In Bones, Bodies, and Disease Calvin Wells frequently mentions examples of pathology from the animal kingdom. For example, in discussing osteoarthritis Wells mentions that the condition has been observed in dinosaurs, Miocene gavials, crocodiles, and Pleistocene cave bears, cave hyenas, and Bos primigenius. We can now add Australian cane toads to the list.
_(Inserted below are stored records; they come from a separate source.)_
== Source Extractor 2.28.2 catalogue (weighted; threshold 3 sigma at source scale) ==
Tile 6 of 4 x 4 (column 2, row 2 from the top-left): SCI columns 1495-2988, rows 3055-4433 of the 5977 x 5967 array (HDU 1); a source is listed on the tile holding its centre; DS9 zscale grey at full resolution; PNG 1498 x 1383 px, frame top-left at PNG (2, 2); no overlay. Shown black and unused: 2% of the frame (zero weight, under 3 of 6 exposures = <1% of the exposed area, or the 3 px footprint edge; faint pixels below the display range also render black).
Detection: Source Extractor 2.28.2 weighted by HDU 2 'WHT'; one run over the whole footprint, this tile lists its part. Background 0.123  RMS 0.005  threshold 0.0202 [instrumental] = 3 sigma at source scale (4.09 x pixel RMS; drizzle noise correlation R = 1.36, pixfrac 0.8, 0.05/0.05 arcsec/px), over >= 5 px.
According to National Geographic a study is being published in PNAS (as usual, PNAS is taking forever to get the study online) that discusses the issue. According to National Geographic:
The toads haves severely impacted ecosystems in Australia. Predators–and sometimes pets–that eat toads die immediately from their poison, and the toads themselves feast on any animal they can fit in their mouths. Cane toads also compete with native frogs for habitat.
The result is that the cane toads are suffering from degenerative joint disease, mainly in the spine.
I mention that because PNAS does have an interesting article on the effects of cane toads on snake head size and body length the quote below is from the abstract:
Because snakes are gape-limited predators with strong negative allometry for head size, maximum relative prey mass (and thus, the probability of eating a toad large enough to be fatal) decreases with an increase in snake body size. Thus, the arrival of toads should exert selection on snake morphology, favoring an increase in mean body size and a decrease in relative head size.
That study showed that some species of snakes are adapting to the cane toads by reducing head size and increasing body length (which means they can’t swallow the toads).
At any rate, the new study examines the effect of the cane toad dispersal on cane toad morphology (according to National Geographic):
The fastest toads travel nearly half-a-mile (one kilometer) a night, he added. “Toads with longer legs are moving faster and traveling longer distances, while the others are being left behind,” he said. “It’s a classic evolutionary phenomenon, the evolution of the fastest.